START Supplied records

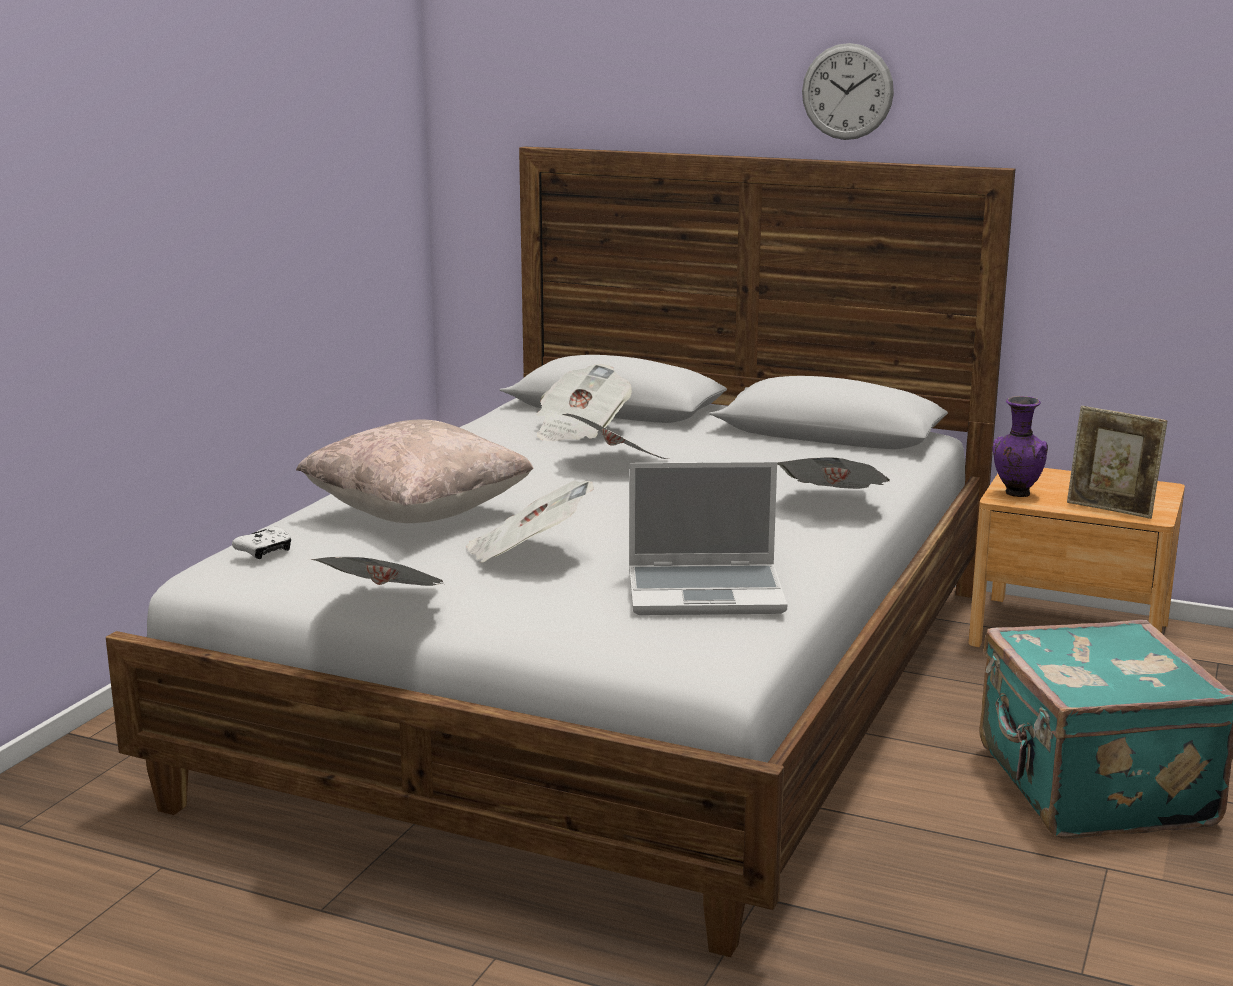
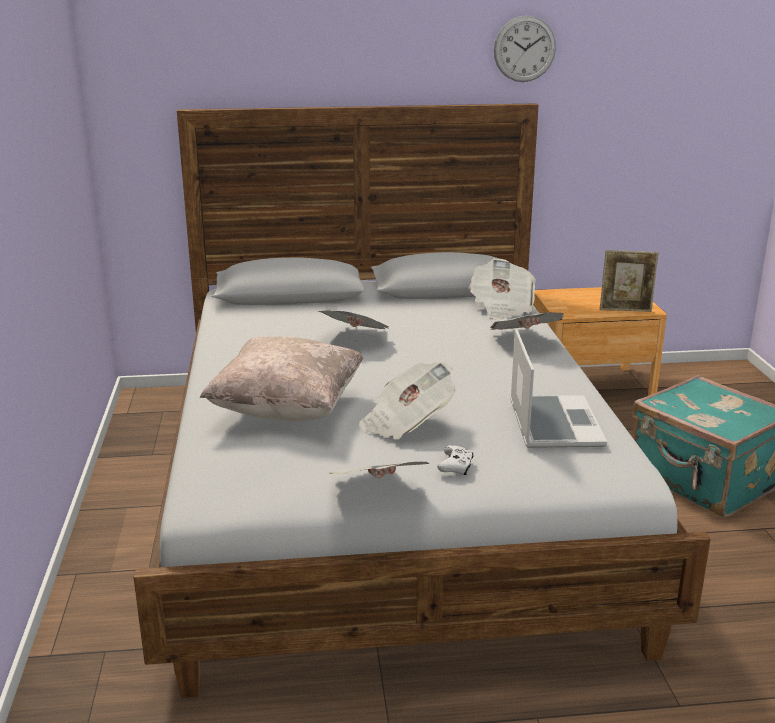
camera: 30 degrees left, 5 degrees up
(265, 551) = (226, 470): white game controller -> white game controller (456, 467)
(579, 430) = (294, 317): newspaper -> newspaper (501, 307)
(707, 592) = (553, 423): laptop -> laptop turned 60 degrees counterclockwise
(847, 91) = (422, 57): wall clock -> wall clock (524, 49)
(1015, 494) = (567, 310): purple vase -> none

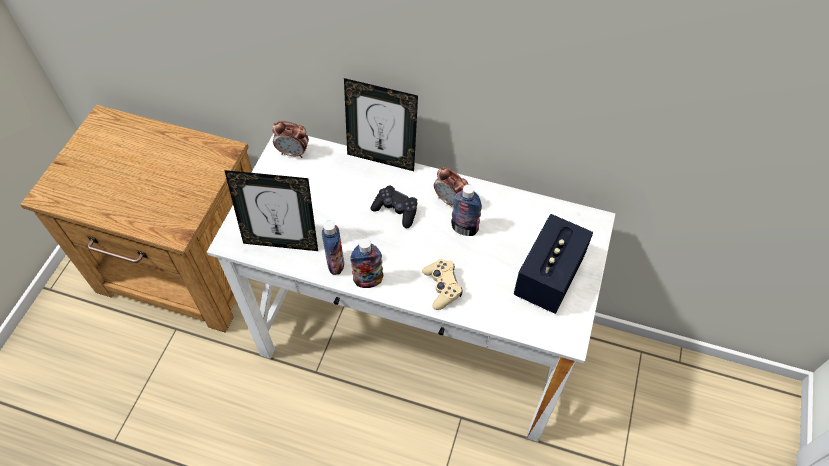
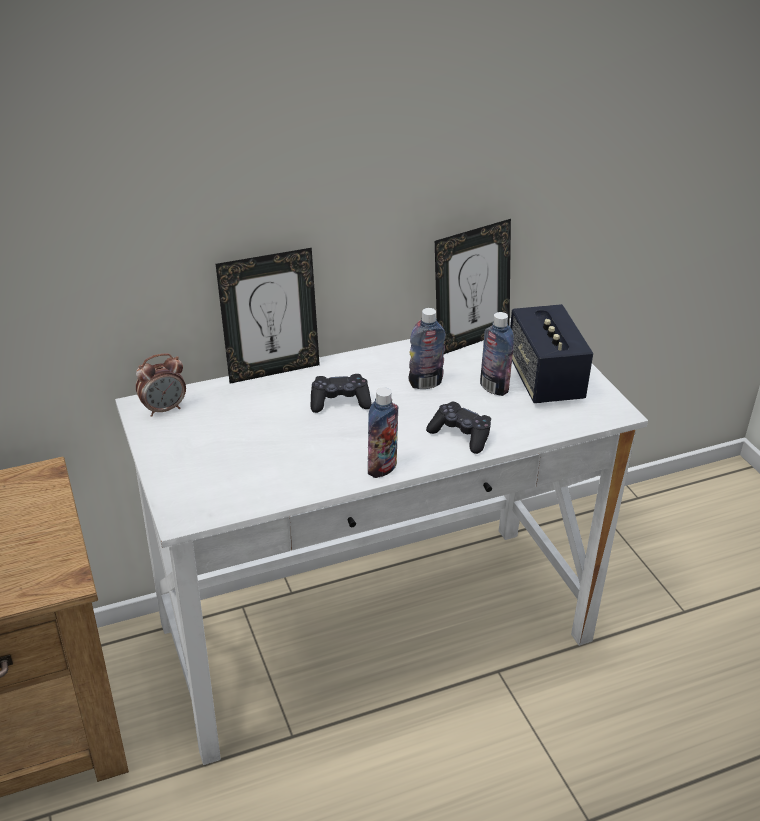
camera: 40 degrees left, 20 degrees down
(282, 242) = (245, 486): picture frame -> picture frame (469, 340)
(336, 264) = (330, 473): bottle -> bottle (494, 387)
(442, 287) = (460, 435): beige game controller -> black game controller
(450, 201) = (385, 370): alarm clock -> none

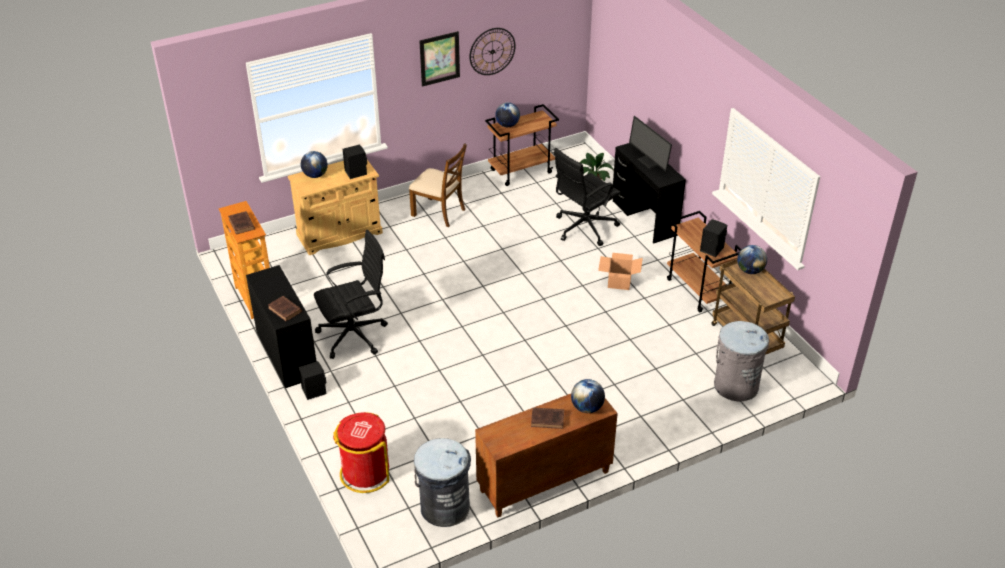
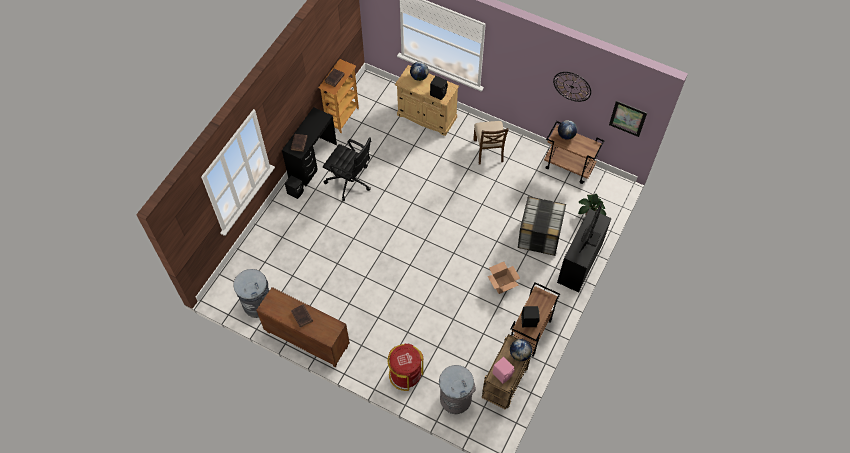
camera: 55 degrees right, 20 degrees up
(365, 473) = (256, 253): red trash can -> red trash can (405, 374)
(439, 58) = (531, 66): picture -> picture (627, 118)
(583, 228) = (539, 235): black office chair -> storage box
(587, 408) = (324, 330): globe -> none
(765, 293) = (503, 374): none -> pink speaker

END Supplied records

What is the number of lines in this listing that contain the word "left"? Answer with that number and nothing else.

2